** EXERCISE PROMPT **
Produce as output only the lines below starting at the line with "(3,3'-diaminobenzidine) immunohistochemical staining" and continuing through the line with "analysis of hepatocellular", each one exactly as written.
BEGIN
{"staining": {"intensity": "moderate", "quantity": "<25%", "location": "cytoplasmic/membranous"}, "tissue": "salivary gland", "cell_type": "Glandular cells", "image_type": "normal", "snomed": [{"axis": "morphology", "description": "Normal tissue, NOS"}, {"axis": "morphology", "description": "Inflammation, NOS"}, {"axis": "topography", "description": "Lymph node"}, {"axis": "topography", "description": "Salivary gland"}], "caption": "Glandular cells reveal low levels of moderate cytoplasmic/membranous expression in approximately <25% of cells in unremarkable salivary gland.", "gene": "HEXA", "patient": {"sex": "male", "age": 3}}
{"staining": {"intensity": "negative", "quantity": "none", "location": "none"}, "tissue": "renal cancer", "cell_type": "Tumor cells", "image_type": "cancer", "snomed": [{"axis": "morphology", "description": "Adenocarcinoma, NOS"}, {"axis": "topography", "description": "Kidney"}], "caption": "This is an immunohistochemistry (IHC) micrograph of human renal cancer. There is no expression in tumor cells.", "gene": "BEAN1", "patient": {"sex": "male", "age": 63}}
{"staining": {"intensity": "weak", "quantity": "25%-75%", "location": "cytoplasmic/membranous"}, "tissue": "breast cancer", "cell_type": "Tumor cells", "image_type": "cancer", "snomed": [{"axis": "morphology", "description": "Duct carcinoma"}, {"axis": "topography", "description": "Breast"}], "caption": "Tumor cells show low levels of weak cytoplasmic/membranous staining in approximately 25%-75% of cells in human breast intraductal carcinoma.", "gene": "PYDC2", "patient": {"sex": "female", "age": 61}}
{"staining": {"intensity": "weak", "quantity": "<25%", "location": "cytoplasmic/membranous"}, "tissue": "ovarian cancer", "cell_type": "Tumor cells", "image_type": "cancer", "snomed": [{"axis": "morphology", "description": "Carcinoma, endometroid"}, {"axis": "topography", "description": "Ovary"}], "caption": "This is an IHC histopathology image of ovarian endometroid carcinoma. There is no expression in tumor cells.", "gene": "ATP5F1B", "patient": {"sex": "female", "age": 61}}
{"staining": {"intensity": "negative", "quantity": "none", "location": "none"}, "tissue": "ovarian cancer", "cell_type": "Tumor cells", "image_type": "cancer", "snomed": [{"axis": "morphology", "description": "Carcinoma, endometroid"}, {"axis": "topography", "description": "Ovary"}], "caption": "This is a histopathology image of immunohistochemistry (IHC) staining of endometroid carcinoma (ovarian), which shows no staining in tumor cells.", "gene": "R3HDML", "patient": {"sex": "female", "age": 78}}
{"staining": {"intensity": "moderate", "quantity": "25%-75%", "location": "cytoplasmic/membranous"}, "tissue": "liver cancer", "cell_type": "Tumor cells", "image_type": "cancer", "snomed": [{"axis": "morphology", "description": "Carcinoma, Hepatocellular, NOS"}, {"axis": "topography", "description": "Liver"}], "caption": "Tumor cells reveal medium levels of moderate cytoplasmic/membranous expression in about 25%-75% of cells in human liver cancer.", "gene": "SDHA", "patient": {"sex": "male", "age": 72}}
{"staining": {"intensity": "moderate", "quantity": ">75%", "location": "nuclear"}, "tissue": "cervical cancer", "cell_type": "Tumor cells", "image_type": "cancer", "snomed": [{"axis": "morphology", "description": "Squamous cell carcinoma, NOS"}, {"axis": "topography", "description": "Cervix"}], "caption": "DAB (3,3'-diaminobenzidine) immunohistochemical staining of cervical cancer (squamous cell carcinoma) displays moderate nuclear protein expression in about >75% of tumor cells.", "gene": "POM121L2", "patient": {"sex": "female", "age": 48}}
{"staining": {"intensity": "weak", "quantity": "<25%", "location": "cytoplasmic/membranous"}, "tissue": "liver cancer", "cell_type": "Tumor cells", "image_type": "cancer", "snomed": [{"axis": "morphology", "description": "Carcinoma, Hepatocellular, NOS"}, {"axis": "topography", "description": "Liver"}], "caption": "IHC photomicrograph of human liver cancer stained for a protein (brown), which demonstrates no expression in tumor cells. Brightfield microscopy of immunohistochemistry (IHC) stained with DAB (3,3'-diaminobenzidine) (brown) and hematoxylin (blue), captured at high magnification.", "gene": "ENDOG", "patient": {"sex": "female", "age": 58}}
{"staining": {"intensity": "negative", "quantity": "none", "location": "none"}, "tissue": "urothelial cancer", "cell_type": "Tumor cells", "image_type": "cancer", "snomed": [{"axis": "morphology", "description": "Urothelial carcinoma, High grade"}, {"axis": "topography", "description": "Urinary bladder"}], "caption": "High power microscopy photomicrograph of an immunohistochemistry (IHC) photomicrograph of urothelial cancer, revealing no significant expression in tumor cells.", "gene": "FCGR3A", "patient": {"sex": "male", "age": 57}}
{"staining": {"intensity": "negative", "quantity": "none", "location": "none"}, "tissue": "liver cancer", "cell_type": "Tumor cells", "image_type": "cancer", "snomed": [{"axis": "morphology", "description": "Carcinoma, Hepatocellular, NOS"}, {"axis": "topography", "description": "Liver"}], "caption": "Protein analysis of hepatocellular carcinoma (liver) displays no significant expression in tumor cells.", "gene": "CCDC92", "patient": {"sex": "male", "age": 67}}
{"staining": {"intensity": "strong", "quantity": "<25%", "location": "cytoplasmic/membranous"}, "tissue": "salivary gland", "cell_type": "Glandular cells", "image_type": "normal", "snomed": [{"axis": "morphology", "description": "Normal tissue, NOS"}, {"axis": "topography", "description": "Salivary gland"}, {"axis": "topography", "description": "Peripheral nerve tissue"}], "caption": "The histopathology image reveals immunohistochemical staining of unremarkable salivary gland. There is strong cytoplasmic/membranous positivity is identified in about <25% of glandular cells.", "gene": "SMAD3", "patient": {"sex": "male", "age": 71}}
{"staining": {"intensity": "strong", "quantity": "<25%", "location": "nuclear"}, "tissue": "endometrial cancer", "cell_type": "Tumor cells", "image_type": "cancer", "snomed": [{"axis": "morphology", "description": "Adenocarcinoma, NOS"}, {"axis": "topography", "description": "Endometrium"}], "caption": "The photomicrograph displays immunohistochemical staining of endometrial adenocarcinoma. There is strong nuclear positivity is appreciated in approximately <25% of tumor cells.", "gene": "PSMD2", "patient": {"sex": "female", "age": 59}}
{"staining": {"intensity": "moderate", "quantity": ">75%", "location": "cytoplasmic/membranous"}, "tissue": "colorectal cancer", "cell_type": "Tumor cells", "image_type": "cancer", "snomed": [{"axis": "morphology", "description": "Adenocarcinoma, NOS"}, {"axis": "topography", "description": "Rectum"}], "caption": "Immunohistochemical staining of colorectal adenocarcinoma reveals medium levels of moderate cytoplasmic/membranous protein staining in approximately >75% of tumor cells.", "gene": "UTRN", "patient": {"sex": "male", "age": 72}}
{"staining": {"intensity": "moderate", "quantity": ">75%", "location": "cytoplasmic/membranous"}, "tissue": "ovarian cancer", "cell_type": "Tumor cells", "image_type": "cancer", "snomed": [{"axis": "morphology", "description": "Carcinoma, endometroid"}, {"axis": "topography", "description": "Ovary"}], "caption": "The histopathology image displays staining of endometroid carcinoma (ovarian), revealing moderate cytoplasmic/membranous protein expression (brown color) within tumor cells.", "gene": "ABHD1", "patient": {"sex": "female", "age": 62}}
END
** TASK SOLUTION **
{"staining": {"intensity": "moderate", "quantity": ">75%", "location": "nuclear"}, "tissue": "cervical cancer", "cell_type": "Tumor cells", "image_type": "cancer", "snomed": [{"axis": "morphology", "description": "Squamous cell carcinoma, NOS"}, {"axis": "topography", "description": "Cervix"}], "caption": "DAB (3,3'-diaminobenzidine) immunohistochemical staining of cervical cancer (squamous cell carcinoma) displays moderate nuclear protein expression in about >75% of tumor cells.", "gene": "POM121L2", "patient": {"sex": "female", "age": 48}}
{"staining": {"intensity": "weak", "quantity": "<25%", "location": "cytoplasmic/membranous"}, "tissue": "liver cancer", "cell_type": "Tumor cells", "image_type": "cancer", "snomed": [{"axis": "morphology", "description": "Carcinoma, Hepatocellular, NOS"}, {"axis": "topography", "description": "Liver"}], "caption": "IHC photomicrograph of human liver cancer stained for a protein (brown), which demonstrates no expression in tumor cells. Brightfield microscopy of immunohistochemistry (IHC) stained with DAB (3,3'-diaminobenzidine) (brown) and hematoxylin (blue), captured at high magnification.", "gene": "ENDOG", "patient": {"sex": "female", "age": 58}}
{"staining": {"intensity": "negative", "quantity": "none", "location": "none"}, "tissue": "urothelial cancer", "cell_type": "Tumor cells", "image_type": "cancer", "snomed": [{"axis": "morphology", "description": "Urothelial carcinoma, High grade"}, {"axis": "topography", "description": "Urinary bladder"}], "caption": "High power microscopy photomicrograph of an immunohistochemistry (IHC) photomicrograph of urothelial cancer, revealing no significant expression in tumor cells.", "gene": "FCGR3A", "patient": {"sex": "male", "age": 57}}
{"staining": {"intensity": "negative", "quantity": "none", "location": "none"}, "tissue": "liver cancer", "cell_type": "Tumor cells", "image_type": "cancer", "snomed": [{"axis": "morphology", "description": "Carcinoma, Hepatocellular, NOS"}, {"axis": "topography", "description": "Liver"}], "caption": "Protein analysis of hepatocellular carcinoma (liver) displays no significant expression in tumor cells.", "gene": "CCDC92", "patient": {"sex": "male", "age": 67}}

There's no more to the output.